Witherup’s “down wind, down river”

While doing some background reading on William Witherup, I noticed that several critics referred to him as a “Beat.” I’m not sure that I’d classify him as a beat, but certainly the title poem of this volume,

DOWN WIND, DOWN RIVER

For Frederick Wayne Nelson, down river,
who was in the bio-path of the Green Run, 1949

Oh say can you breathe
By the dawn’s early wind
What so proudly we made
At Hanford Engineering Works:
Iodine-131, plutonium, ruthenium.

At the dawn’s early light
Irradiated meadowlarks
Filled a young boy’s heart
With isotopes of beauty.
Particle and wave shimmered
Over the river stones.

What so proudly we hailed.
Looking for arrowheads
After my morning paper route,
By the hot Columbia;
Bike sparkling with flakes
Of mica not mica.

“Roll on Columbia,” Woody.
Salmon smolt stunned
As they hit the outflow plumes.
At twilight’s last gleaming
1-131 sifting on sage and thistle,
On sweet, newly-cut alfalfa.

Plutonium in the hog swill,
Ruthenium in the jackrabbit’s eye.
The pure products of America go crazy.
By the dawn’s early light
Hiroshima flickers white-hot,
Nagasaki fuses with the sun.

Particle and wave,
What physicists proudly hailed,
Who used murderous intellect
To invent deadly winds; military
And scientific elite gassing their own
Workers, soldiers, and children.

Down river, down wind;
1-131, plutonium, ruthenium.

-Seattle, 1996

reminds me of the Beats with its shrill overtones.
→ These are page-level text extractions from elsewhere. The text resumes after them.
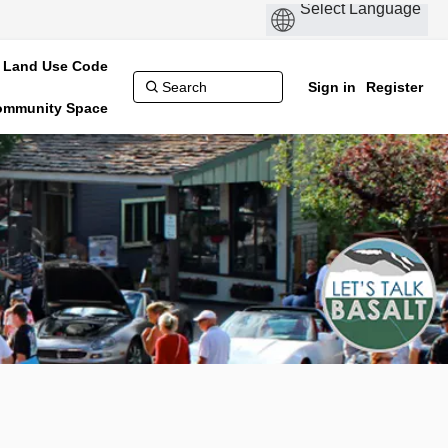
Land Use Code
Sign in
Register
Community Space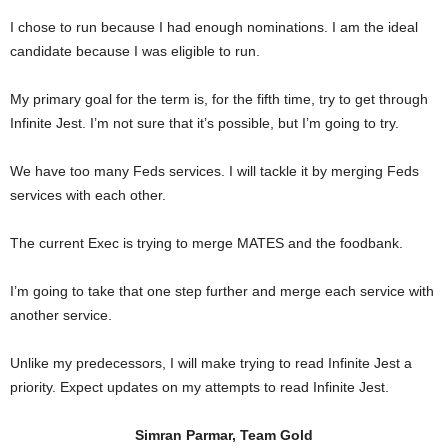
I chose to run because I had enough nominations. I am the ideal
candidate because I was eligible to run.
My primary goal for the term is, for the fifth time, try to get through
Infinite Jest. I’m not sure that it’s possible, but I’m going to try.
We have too many Feds services. I will tackle it by merging Feds
services with each other.
The current Exec is trying to merge MATES and the foodbank.
I’m going to take that one step further and merge each service with
another service.
Unlike my predecessors, I will make trying to read Infinite Jest a
priority. Expect updates on my attempts to read Infinite Jest.
Simran Parmar, Team Gold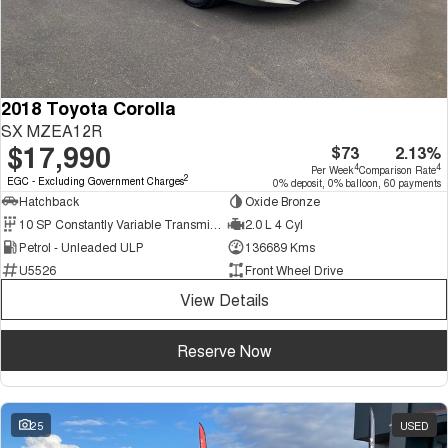
2018 Toyota Corolla
SX MZEA12R
$17,990
$73
2.13%
4
4
Per Week
Comparison Rate
2
EGC - Excluding Government Charges
0% deposit, 0% balloon, 60 payments
Hatchback
Oxide Bronze
10 SP Constantly Variable Transmission
2.0 L 4 Cyl
Petrol - Unleaded ULP
136689 Kms
U5526
Front Wheel Drive
View Details
Reserve Now
25
USED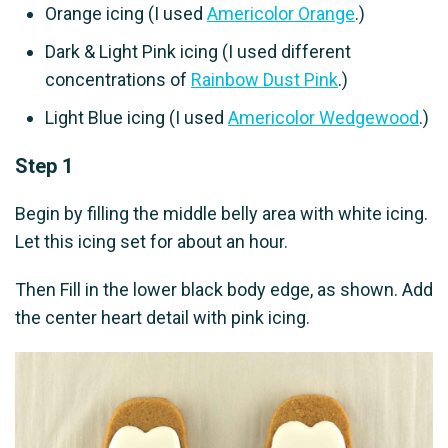
Orange icing (I used
Americolor Orange
.)
Dark & Light Pink icing (I used different
concentrations of
Rainbow Dust Pink
.)
Light Blue icing (I used
Americolor Wedgewood
.)
Step 1
Begin by filling the middle belly area with white icing.
Let this icing set for about an hour.
Then Fill in the lower black body edge, as shown. Add
the center heart detail with pink icing.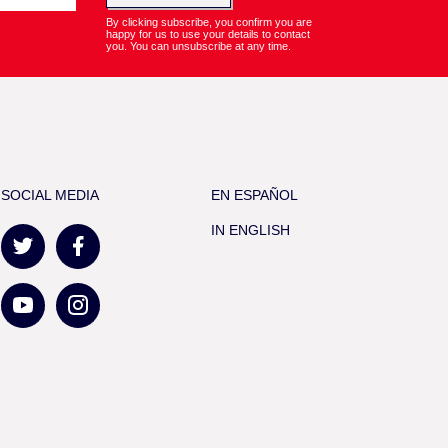
By clicking subscribe, you confirm you are
happy for us to use your details to contact
you. You can unsubscribe at any time.
SOCIAL MEDIA
EN ESPAÑOL
IN ENGLISH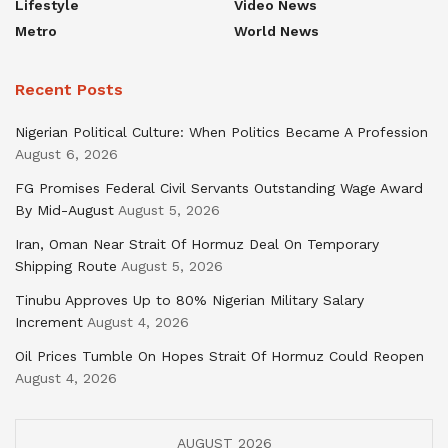
Lifestyle
Video News
Metro
World News
Recent Posts
Nigerian Political Culture: When Politics Became A Profession
August 6, 2026
FG Promises Federal Civil Servants Outstanding Wage Award
By Mid-August
August 5, 2026
Iran, Oman Near Strait Of Hormuz Deal On Temporary
Shipping Route
August 5, 2026
Tinubu Approves Up to 80% Nigerian Military Salary
Increment
August 4, 2026
Oil Prices Tumble On Hopes Strait Of Hormuz Could Reopen
August 4, 2026
AUGUST 2026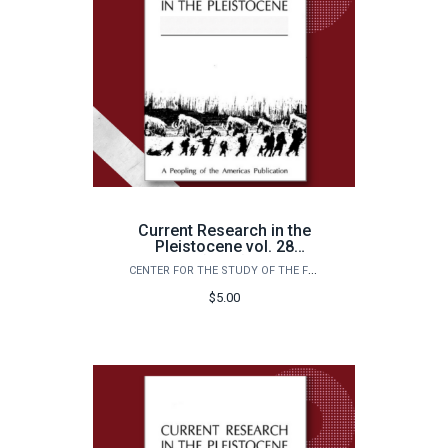
Current Research in the
Pleistocene vol. 28
(2011)
CENTER FOR THE STUDY OF THE FIRST AMERICANS
$5.00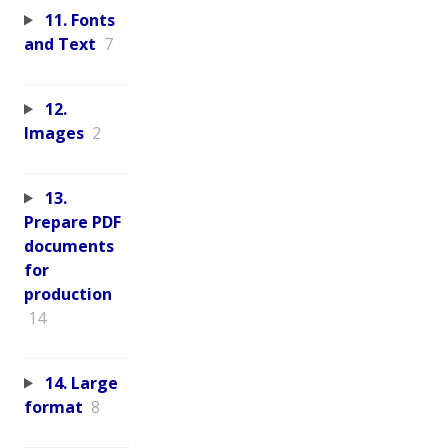
11. Fonts
and Text
7
12.
Images
2
13.
Prepare PDF
documents
for
production
14
14. Large
format
8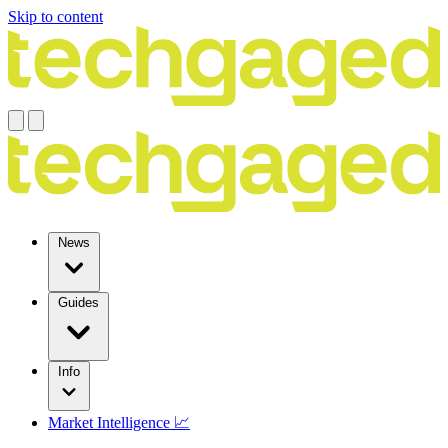
Skip to content
News
Guides
Info
Market Intelligence 📈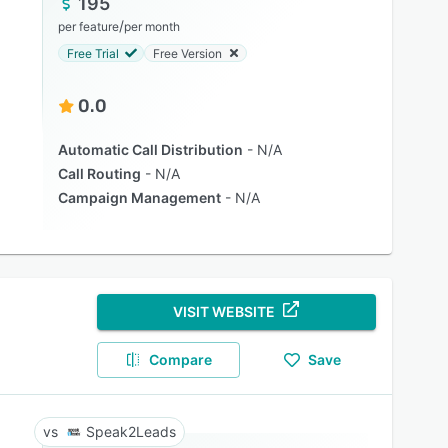
195
/
per feature
per month
Free Trial
Free Version
0.0
Automatic Call Distribution
N/A
Call Routing
N/A
Campaign Management
N/A
VISIT WEBSITE
Compare
Save
Speak2Leads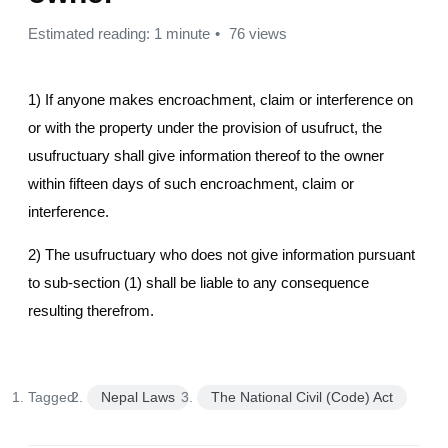
Estimated reading: 1 minute
76 views
1) If anyone makes encroachment, claim or interference on
or with the property under the provision of usufruct, the
usufructuary shall give information thereof to the owner
within fifteen days of such encroachment, claim or
interference.
2) The usufructuary who does not give information pursuant
to sub-section (1) shall be liable to any consequence
resulting therefrom.
Tagged:
Nepal Laws
The National Civil (Code) Act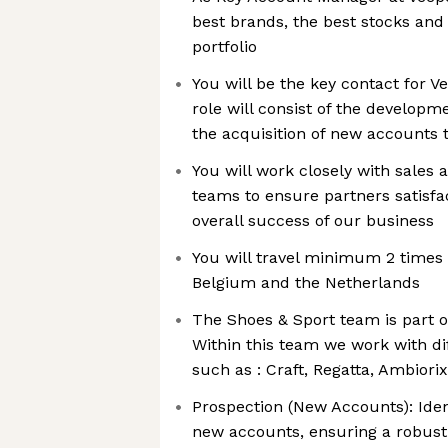
best brands, the best stocks and
portfolio
You will be the key contact for 
role will consist of the developm
the acquisition of new accounts 
You will work closely with sales 
teams to ensure partners satisfa
overall success of our business
You will travel minimum 2 time
Belgium and the Netherlands
The Shoes & Sport team is part o
Within this team we work with d
such as : Craft, Regatta, Ambiori
Prospection (New Accounts): Iden
new accounts, ensuring a robust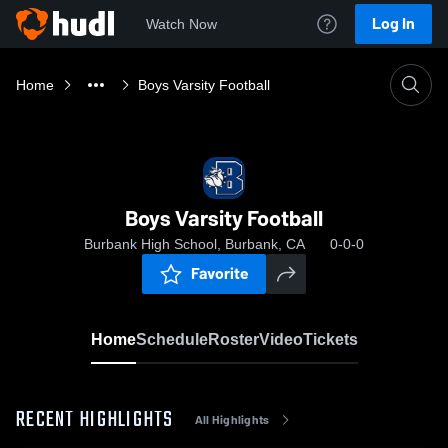
Log In
Watch Now
Home
Boys Varsity Football
Boys Varsity Football
Burbank High School, Burbank, CA
0-0-0
Favorite
Home
Schedule
Roster
Video
Tickets
RECENT HIGHLIGHTS
All Highlights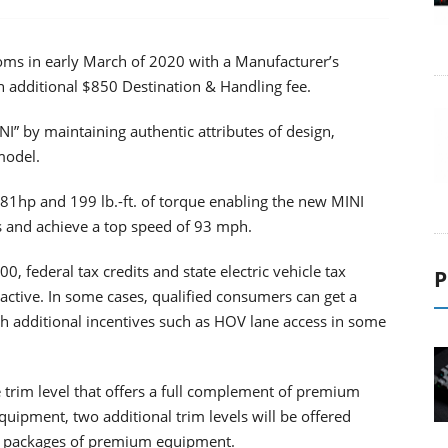
ms in early March of 2020 with a Manufacturer’s
n additional $850 Destination & Handling fee.
I” by maintaining authentic attributes of design,
model.
181hp and 199 lb.-ft. of torque enabling the new MINI
s and achieve a top speed of 93 mph.
 federal tax credits and state electric vehicle tax
P
ctive. In some cases, qualified consumers can get a
h additional incentives such as HOV lane access in some
trim level that offers a full complement of premium
ipment, two additional trim levels will be offered
d packages of premium equipment.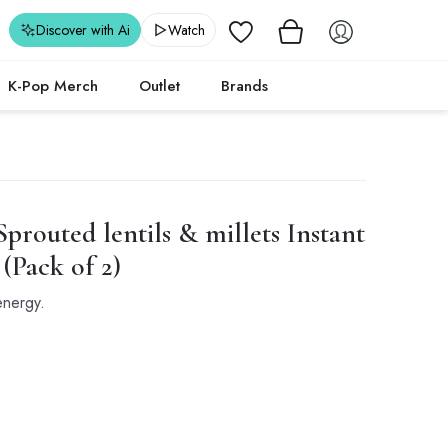
Wishlist
Discover with Ai
Watch
K-Pop Merch
Outlet
Brands
prouted lentils & millets Instant
(Pack of 2)
 energy.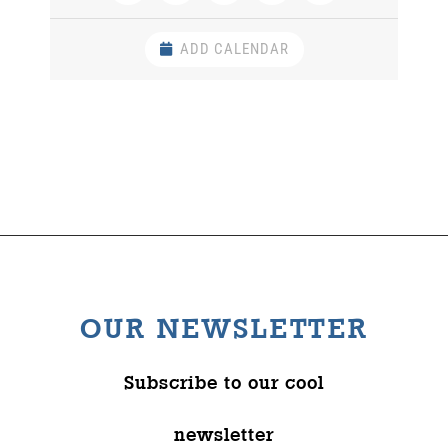
ADD CALENDAR
OUR NEWSLETTER
Subscribe to our cool
newsletter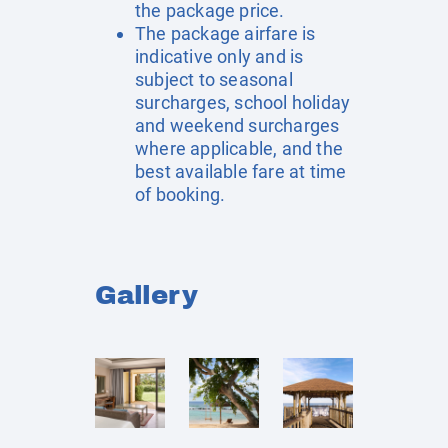
the package price.
The package airfare is
indicative only and is
subject to seasonal
surcharges, school holiday
and weekend surcharges
where applicable, and the
best available fare at time
of booking.
Gallery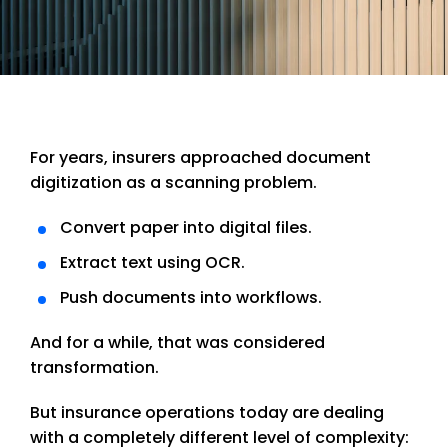
For years, insurers approached document
digitization as a scanning problem.
Convert paper into digital files.
Extract text using OCR.
Push documents into workflows.
And for a while, that was considered
transformation.
But insurance operations today are dealing
with a completely different level of complexity: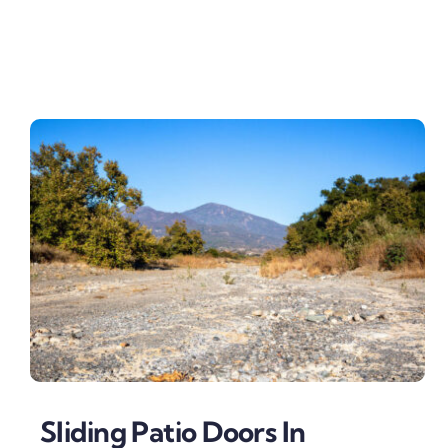
Sliding Patio Doors In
If I hadn’t been a down winder, I might even reject the poem as a failure. Since I’ve spent considerable time in these areas and experienced the same feelings, the poem works for me, though I suspect I would like it more as folk song than as a poem. Reminds me a little of Woodie Guthrie in its earthiness. One of the qualities that I did admire in many of the Beat poets.

As you might imagine, my feelings toward nuclear power don’t differ too much from Witherup’s. In fact, one of my greatest criticisms of President Obama was his shutting down of the nuclear repository in Nevada while still pushing for increased nuclear development. Anyone who has even a minimal understanding of the disaster that is Hanford should realize that it’s totally arrogant to continue to develop nuclear energy without first finding an effective way of storing the waste products.

That said, the poem seems too shrill to ever be a personal favorite or one that I’d return to repeatedly.